Health Research Institute, Faculty of Health, University of Canberra, Canberra, Australia.
Department of Climate and Envirnoment Health, Biomedical Research Foundation, Dhaka, Bangladesh.
Inform Health Soc Care. 2021 Dec 2;46(4):425-442. doi: 10.1080/17538157.2021.1904938. Epub 2021 Apr 14.
Childhood stunting is a serious public health concern in Bangladesh. Earlier research used conventional statistical methods to identify the risk factors of stunting, and very little is known about the applications and usefulness of machine learning (ML) methods that can identify the risk factors of various health conditions based on complex data. This research evaluates the performance of ML methods in predicting stunting among under-5 aged children using 2014 Bangladesh Demographic and Health Survey data. Besides, this paper identifies variables which are important to predict stunting in Bangladesh. Among the selected ML methods, gradient boosting provides the smallest misclassification error in predicting stunting, followed by random forests, support vector machines, classification tree and logistic regression with forward-stepwise selection. The top 10 important variables (in order of importance) that better predict childhood stunting in Bangladesh are child age, wealth index, maternal education, preceding birth interval, paternal education, division, household size, maternal age at first birth, maternal nutritional status, and parental age. Our study shows that ML can support the building of prediction models and emphasizes on the demographic, socioeconomic, nutritional and environmental factors to understand stunting in Bangladesh.

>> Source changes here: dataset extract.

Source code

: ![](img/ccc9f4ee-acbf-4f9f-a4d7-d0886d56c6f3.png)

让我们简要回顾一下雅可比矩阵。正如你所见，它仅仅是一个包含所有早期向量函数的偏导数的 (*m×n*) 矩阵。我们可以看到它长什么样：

孟加拉国儿童发育迟缓是一个严重的公共卫生问题。早期的研究使用传统的统计方法来确定发育迟缓的风险因素,而对于可以根据复杂数据识别各种健康状况风险因素的机器学习 (ML) 方法的应用和实用性知之甚少。本研究使用 2014 年孟加拉国人口与健康调查数据评估了 ML 方法在预测 5 岁以下儿童发育迟缓方面的性能。此外,本文还确定了在孟加拉国预测发育迟缓的重要变量。在所选择的 ML 方法中,梯度提升在预测发育迟缓方面的错误分类最小,其次是随机森林、支持向量机、分类树和具有前向逐步选择的逻辑回归。更好地预测孟加拉国儿童发育迟缓的前 10 个重要变量(按重要性排序)依次为儿童年龄、财富指数、母亲教育、前次生育间隔、父亲教育、分区、家庭规模、母亲初育年龄、母亲营养状况和父母年龄。我们的研究表明,ML 可以支持预测模型的构建,并强调人口、社会经济、营养和环境因素,以了解孟加拉国的发育迟缓问题。